2016 Nuits St.Georges 1er Aux Chaignots
Narrower but deeper aroma – dark and cushioned – a little fine cooking spice – there are some stems here but I didn’t note them. Incisive, cool, fresh in the mouth – I love it! The spice and salt are stronger in the finish. Simply excellent – that’s a delicious, still young wine.

2018 Gevrey-Chambertin 1er Cazetiers
A fine, almost airy, width of aroma – less power but some fine perfume here again. Like the previous wine this is beautifully expansive – more oak visible in the flavours but, again, not too distracting. The structure is moderately visible in the middle and finishing flavours. A wine that’s more to wait for – but a super wine.

2018 Clos des Cortons Faiveley
A broad and finely spiced aroma – at the risk of being distracted by the label I would say muscular – but faint flashes of perfume can also be seen. Really impressive in the mouth – rich but still generous, modestly oaked – this oak is more visible in the finishing flavours. A great wine…

And some whites:

2020 Ladoix Les Marnes Blanches
A nice puff of freshness – round, lovely fruit – rich but with nice energy. Mouth-filling, even a hint of structure but still roundness – a halo of fine tannin and stony length. I would wait 2-3 years for the oak to fade and accentuate the freshness but this is a remarkably tasty wine.

2020 Meursault 1er Blagny
Here the nose has a little more gassy impression – perhaps some CO2 here – ripe lemon citrus in the aroma. Ooh – now that’s got a beautiful definition – direct, gorgeously shaped, mineral, slightly chalky finishing – a baby and possibly a great one…
2020 Corton-Charlemagne
Narrower, but with depth and freshness – tension! Broad, bubbling with fresh complexity, the oak is visible but a mere accent in the opening flavours – a broad wave of flavour to ride. Unquestionably great wine. Super long. Grand Vin.

Domaine Trapet

Domaine Trapet grand crus2017 Gevrey-Chambertin Ostrea
A faintly spiced, a nicely transparent width of aroma – the depth with a slightly darker-red fruit. Super in the mouth – mineral, modestly structured, lots of freshness. Drink with pleasure now, despite the structure – but wait 10+ years with ease!

2017 Gevrey-Chambertin 1er Clos Prieur
Less spice and maybe more clarity to this nose. Bigger, more energetic and mouth-watering – almost juicy. Right at the end a little chalky structure. A simply gorgeous wine…

2017 Chapelle-Chambertin
A lovely round cushioned fruit – not a full-power nose but a very attractive nose. Ooh – that has a super and quite intensely direct flavour. A baby but such an attractive one.

2017 Latricières-Chambertin
This nose has more width and a more rose-petal perfume. Those rose-petals visible in the flavours too – more delicate yet complex at the same time.
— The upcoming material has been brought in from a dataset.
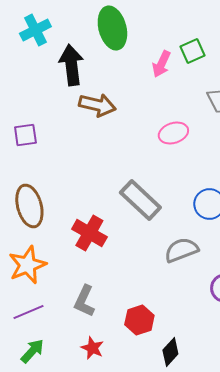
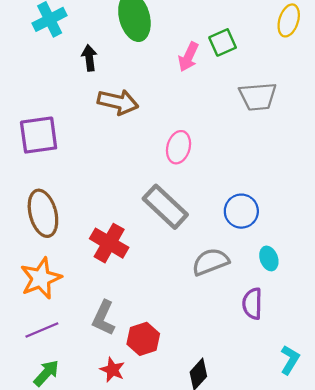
black arrow: (71, 65) -> (89, 58), size x0.6
pink ellipse: (173, 133) -> (179, 147), moved, turned -56
purple square: (25, 135) -> (39, 135), size x1.5
red hexagon: (139, 320) -> (143, 339), moved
Not more delicious than the Chapelle but more my personal style of wine – a beatiful 2017 in a delicate style.

2014 Chambertin
A tighter, less expressive nose. More mouth-filling, energetic and complete wine in flavour. Structural too – I’d drink this happily today but give it another 10 years for the ultimate joy.

the wines of weekend 46 – 2022

By billn on November 22, 2022 #degustation

weekend 46 2022

2017 Verret, Bourgogne Côte d’Auxerre Les Gaudiers
Now that’s a really good one – fresh, mineral, and with plenty of pure citrus complexity – yes! In the mouth this has a little generosity but a lot of energy too – I like the direct line of this wine despite there still being plenty of creamy oak in the middle and finishing flavours – for my own taste a bit too much – but your mileage will vary. It’s still a very impressive wine!
Rebuy – Maybe

2011 Camille Giroud, Beaune 1er Aux Cras
Wow – what a cork! I could hardly extract it – it was like concrete – but (unsurprisingly!) less than 1mm of wine travelled up its length!
Here’s a nose that starts solid, a bit monolithic, and not much fun – air works wonders. If opening a second bottle (with a similar cork!) I’d definitely carafe. The wine is a fine middle-weight with super clarity of mainly red fruit and a little sizzle of minerality. After half an hour the nose has opened up well with a good blend of red fruit and flowers. It’s a very nice wine and there are still no overt signs of impending maturity – you can keep this, no problem. I never saw any pyrazines here when young, and still don’t. Yum!